[Plain-text document sources]
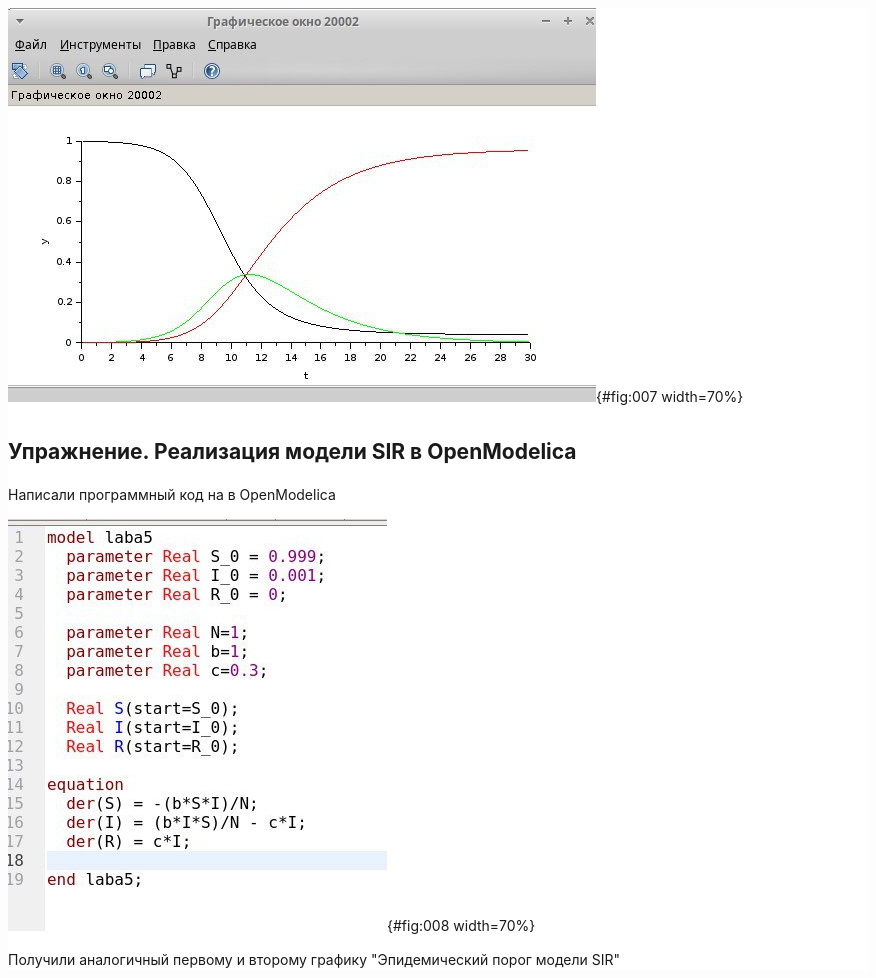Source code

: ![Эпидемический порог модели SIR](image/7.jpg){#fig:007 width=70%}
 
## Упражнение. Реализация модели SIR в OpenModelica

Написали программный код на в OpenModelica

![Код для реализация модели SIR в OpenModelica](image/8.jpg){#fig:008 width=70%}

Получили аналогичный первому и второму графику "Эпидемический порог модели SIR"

**ASSIGNMENT**.
Restate each entry verbatim and skip every image.

**ANSWER TO THE PROBLEM**.
Source code

: ![Эпидемический порог модели SIR](image/7.jpg){#fig:007 width=70%}
 
## Упражнение. Реализация модели SIR в OpenModelica

Написали программный код на в OpenModelica

![Код для реализация модели SIR в OpenModelica](image/8.jpg){#fig:008 width=70%}

Получили аналогичный первому и второму графику "Эпидемический порог модели SIR"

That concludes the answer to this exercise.